In some ways, the different firmware components are as important as the actual operating system in a working computer. However, unlike many modern operating systems, firmware does not usually have a well-evolved automatic mechanism of updating itself to fix any functionality problems that may have been detected after shipping the unit. Currently, consumers can update the BIOS in a modern PC fairly easily. Devices like video cards or modems usually depend on firmware dynamically loaded by a device driver. This may cause the specific firmware to be updated transparently through the operating system update mechanisms. Firmware in storage devices, however, rarely gets updated, even when flash storage is used. There are not currently any standardized mechanisms for detecting and updating firmware versions. However, in practice, these devices have a low rate of functionality problems than those that have updated firmware.
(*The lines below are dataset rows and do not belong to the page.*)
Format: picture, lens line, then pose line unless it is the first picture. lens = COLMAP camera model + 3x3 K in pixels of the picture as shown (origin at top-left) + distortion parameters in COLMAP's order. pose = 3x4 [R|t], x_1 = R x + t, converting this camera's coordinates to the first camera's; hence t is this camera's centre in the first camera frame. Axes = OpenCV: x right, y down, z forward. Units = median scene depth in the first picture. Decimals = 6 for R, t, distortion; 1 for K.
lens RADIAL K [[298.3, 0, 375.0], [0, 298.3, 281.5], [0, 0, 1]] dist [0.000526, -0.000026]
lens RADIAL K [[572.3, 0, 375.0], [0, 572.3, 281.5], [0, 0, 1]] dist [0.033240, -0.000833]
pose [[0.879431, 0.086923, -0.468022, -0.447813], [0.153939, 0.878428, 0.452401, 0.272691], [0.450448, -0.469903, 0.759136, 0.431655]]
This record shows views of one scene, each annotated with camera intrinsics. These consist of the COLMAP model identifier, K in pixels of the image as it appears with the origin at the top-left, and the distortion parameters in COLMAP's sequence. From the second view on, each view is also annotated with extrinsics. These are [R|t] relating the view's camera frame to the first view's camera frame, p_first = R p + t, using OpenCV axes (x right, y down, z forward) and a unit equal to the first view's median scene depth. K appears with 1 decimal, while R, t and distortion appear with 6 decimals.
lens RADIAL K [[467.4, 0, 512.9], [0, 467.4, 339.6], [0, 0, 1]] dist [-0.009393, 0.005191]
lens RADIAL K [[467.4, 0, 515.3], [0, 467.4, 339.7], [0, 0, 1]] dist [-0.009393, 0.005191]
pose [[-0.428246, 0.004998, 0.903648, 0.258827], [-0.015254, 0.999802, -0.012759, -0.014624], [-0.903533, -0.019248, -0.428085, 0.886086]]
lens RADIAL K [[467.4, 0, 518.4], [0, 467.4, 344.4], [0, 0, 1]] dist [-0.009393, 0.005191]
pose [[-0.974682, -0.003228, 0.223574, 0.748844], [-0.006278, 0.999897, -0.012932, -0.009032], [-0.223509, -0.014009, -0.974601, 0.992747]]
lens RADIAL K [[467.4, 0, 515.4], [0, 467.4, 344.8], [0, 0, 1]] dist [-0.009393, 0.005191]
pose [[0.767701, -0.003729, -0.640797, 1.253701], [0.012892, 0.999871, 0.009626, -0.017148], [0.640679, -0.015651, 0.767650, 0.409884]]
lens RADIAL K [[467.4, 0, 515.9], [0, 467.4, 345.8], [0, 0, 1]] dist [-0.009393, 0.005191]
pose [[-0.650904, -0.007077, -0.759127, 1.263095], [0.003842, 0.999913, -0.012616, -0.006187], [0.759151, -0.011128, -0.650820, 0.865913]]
The majority of computer peripherals are unique special-purpose computers. While external devices have firmware stored internally, modern graphics cards and peripheral expansion cards often have parts of the firmware loaded by the host system at start-up. This in turn creates more flexibility; however, on the other hand, it can also cause function failure when the host computer has not fully “fed” it the requisite firmware, typically via a specific device driver. Modern device drivers often use parts of a normal application in addition to lower level operating interfaces designed for device drivers, which may also expose a direct graphical user-interface for configuration. As of 2010, most modern portable music players support firmware upgrades. Some companies use firmware updates to add new file formats and encodings. Other features that may be changed with firmware updates include the GUI or the life of the battery. Most cell phones are capable of a firmware upgrade for similar reasons, and some may even be upgraded to enhance reception or sound quality. This shows that firmware is used at more than one level in complex products. Since 1996, most automobiles contained an on-board computer and various sensors to detect mechanical problems. However, within the last year, modern vehicles also employ computer-controlled ABS systems and computer-operated Transmission Control Systems. The driver can also receive information on their dashboards while driving in this manner, such as real-time fuel-economy and tire-pressure readings. Local dealers can update most firmware in vehicles.